What is the order of treatment here? What triage strategy will you employ to try and save all three men?
George Bush is now, like it or not, our Triage President. He is charged with the sorting and handling of policy casualties, including such things as the extension of tax cuts for the wealthy, or exempting the U.S. Navy from exercising due care when testing sonar in the vicinity of whales, and most importantly the political/cultural devastation in Iraq that has cost so many American lives. Other examples are, as they say in the blood lab, TNTC (too numerous to count).
More below the fold.
In our scenario above, it is as if Mr. Triage has assessed the highway carnage and decided to move boldly ahead with his own unique strategy.
First, he stops at the man with a spurting artery and says, "Seems like you’re losin’ a lot of blood there. I’d better call an ambulance." Instead of taking off his belt and applying a tourniquet, Mr. Triage doesn’t know what a tourniquet is, let alone how to apply one.
Mr. Triage next steps up to the man with the sucking chest wound. "Hey, buddy, wake up -- I think you’re deflatin’ ... heh heh!" The injured man needs that hole plugged and a tight wrap around his chest now, but our Triager-in-Chief is too busy trying to figure out which numbers to dial to get 911 on his cell phone. He calls Rudy Giulliani, who begins and ends every sentence with "nine-eleven."
Mr. Triage then spots the third man. "Hold on, Rudy ... I think I see Frank!" He knows the guy, and rushes up to render assistance. There’s not a damned thing he can do for the guy, what with kindergarten through 12th grade splattered all over the highway, but Mr. Triage spends some quality time with his old buddy until the ambulance shows up. He holds his hand while talking religion, sports, and the state of politics in Antarctica to a guy who couldn’t hear an atom bomb explode nearby.

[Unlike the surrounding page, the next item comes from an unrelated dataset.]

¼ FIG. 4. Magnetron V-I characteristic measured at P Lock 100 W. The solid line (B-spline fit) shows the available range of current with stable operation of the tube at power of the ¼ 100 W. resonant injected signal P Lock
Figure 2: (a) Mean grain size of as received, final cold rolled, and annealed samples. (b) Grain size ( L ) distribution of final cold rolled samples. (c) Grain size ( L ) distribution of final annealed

By the time the ambulance arrives, the 2nd guy has drowned in his own blood, the 1st guy dies on the way to the hospital from (preventable) massive blood loss, but that 3rd guy? He hangs on for twenty more years in a persistent vegetative state. Our Triage President, however, proudly takes credit for helping to save the guy’s life. The man’s family, for some strange reason, isn’t all that grateful.

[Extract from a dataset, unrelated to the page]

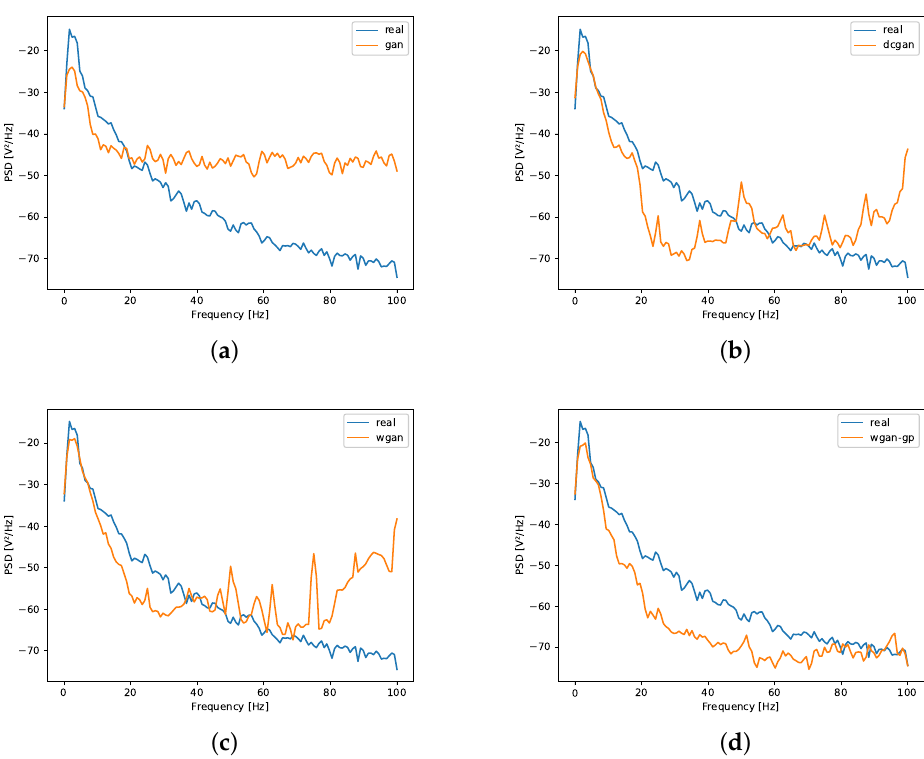
Figure 4. Comparison of the distribution of frequency spectra real signals and signals generated by different GAN architectures: ( a ) GAN; ( b ) DCGAN; ( c ) WGAN; ( d )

Triage is about making the tough decisions and understanding the consequences – treating those who have the best chance for survival, and treating them in the right order. Our Triage President has shown himself unworthy to make such life and death decisions for the rest of us. It’s time for Congress to step in and cut Mr. Triage’s title to "orderly," where he can no longer do any damage in the operating room, but is well suited to reorganize the bed linens already thrice reorganized.